You have two abstractions to access different Rest-Apis, e.g. the github-api and the twitter-api, probably using axios. If the http-request fails,
axios returns an AxiosError
. The abstraction for the API knows best what different status-codes of the API mean, so they should
wrap it inside errors like InvalidGithubCredentialsError
or InvalidTwitterCredentialsError
.
For this contrived example, let's assume the github-credentials where originally provided by the user of the microservice, that would
typically result in a 401/403 error.

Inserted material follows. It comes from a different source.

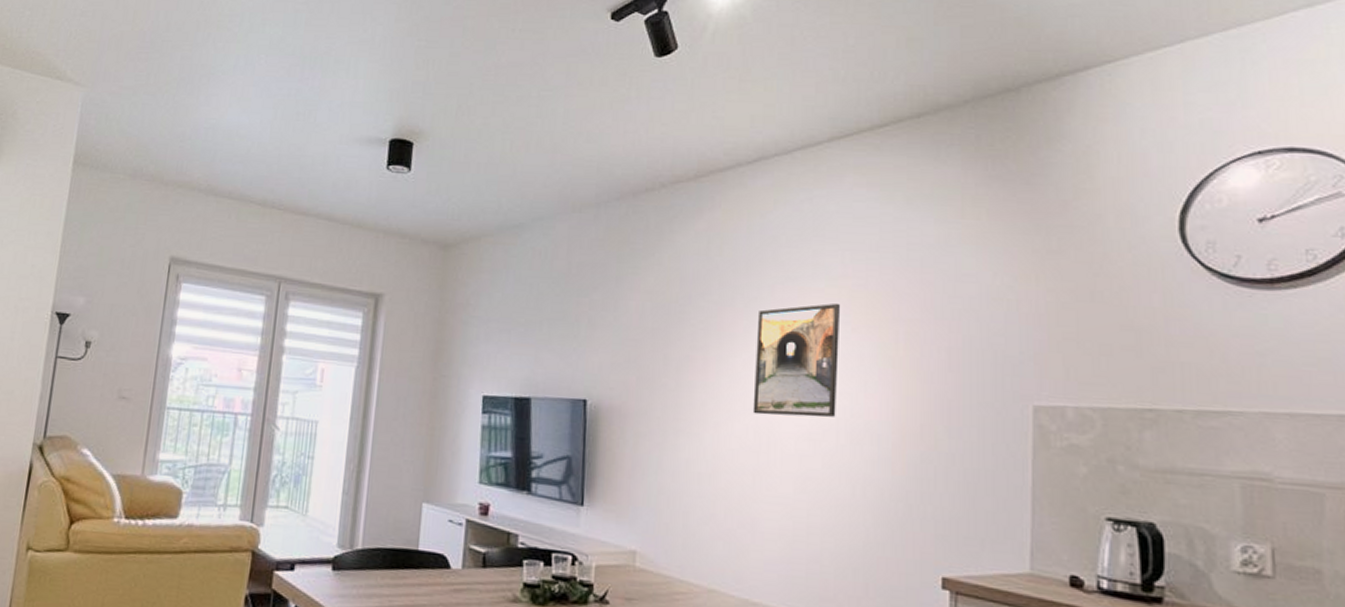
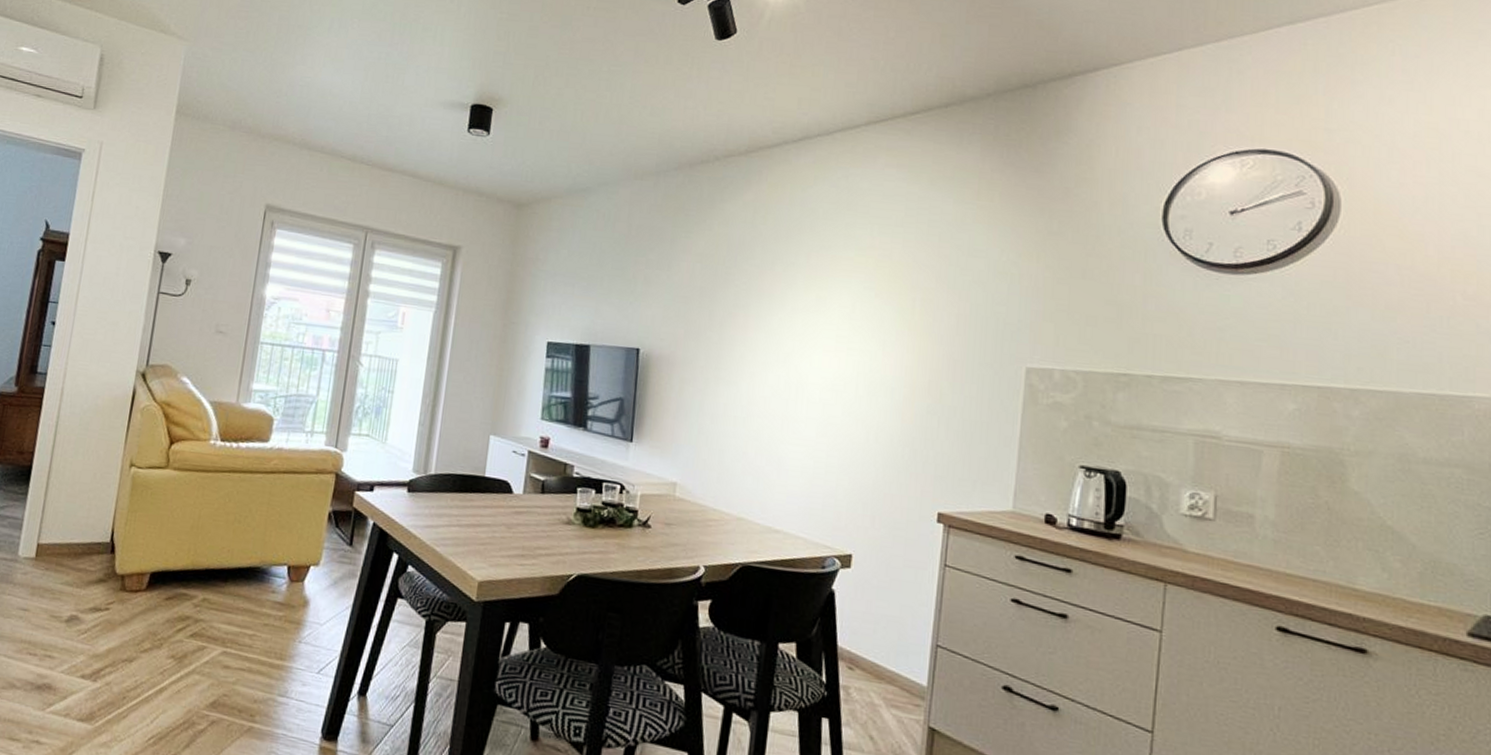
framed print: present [752,303,841,418] -> none [784,270,867,372]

On the other hand, if your services provides the twitter credentials via configuration, then
it's "your fault" and the service should return error 500.

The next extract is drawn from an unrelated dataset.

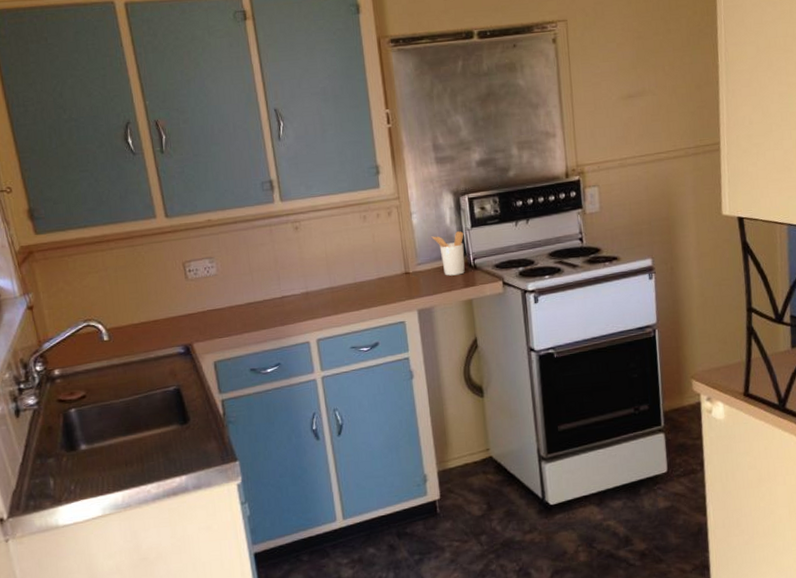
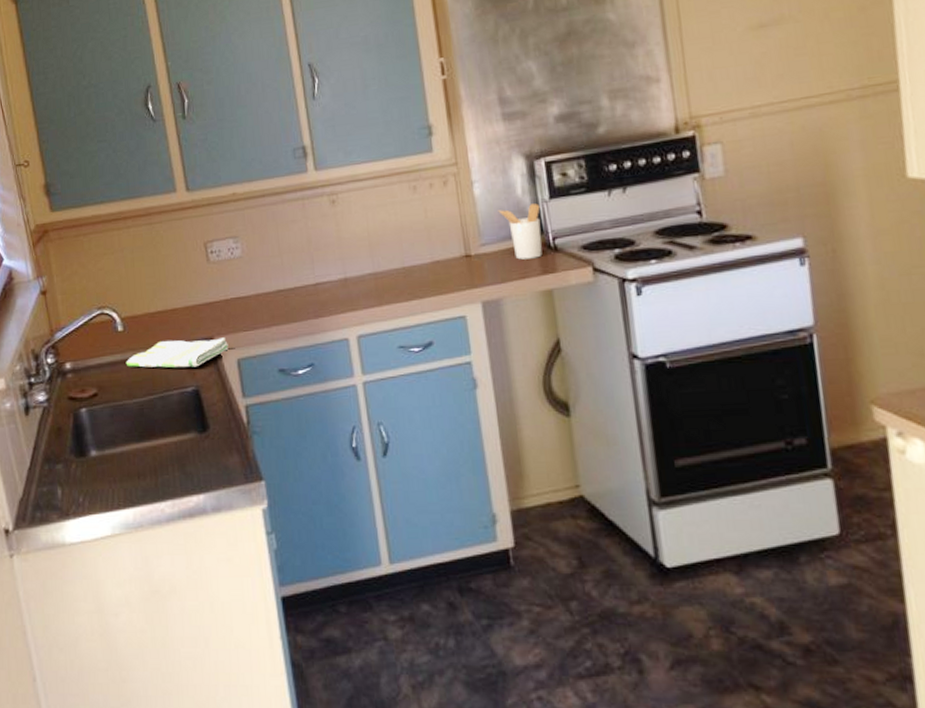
dish towel: none [112,343,206,372] -> present [125,337,229,368]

Now imagine you would bubble only the AxiosError
with status 401. It's hard to later decide what to do with a (low level) error.
Use io-ts to validate "complex" input (e.g. req.body
). "Simple" input like query-parameters can of course
be modeled as simple typescript type, e.g. {q?: string}
.
Since validation typically happens as the very first thing in handlers, it's a pragmatic way to check if the validated input
isLeft
and then throw immediately a BadRequestError
.
Pino is being statically initialized at startup and a global variable logging
can be used everywhere, so no need to pass through a logger instance.
It tracks context of requests via async_hooks.
Pino formats logs as JSON by default, but for development set the environment-variable LOG_PRETTY=1
to use pino-pretty.
Wishing-well follows the idea of functional core, imperative shell,
where main()
and express-handlers are the imperative shell doing side effects (e.g. throw
, call res.send()
, etc.).
All other code (functions, classes injected into the init-handler functions) should be written in a functional style, wrapping side-effects into Either and TaskEither (in effect this also means no async/await (required) outside of handlers).
An exception to this rule is logging. Logging is a valid use case for a "magic, global" variable which can be called from everywhere.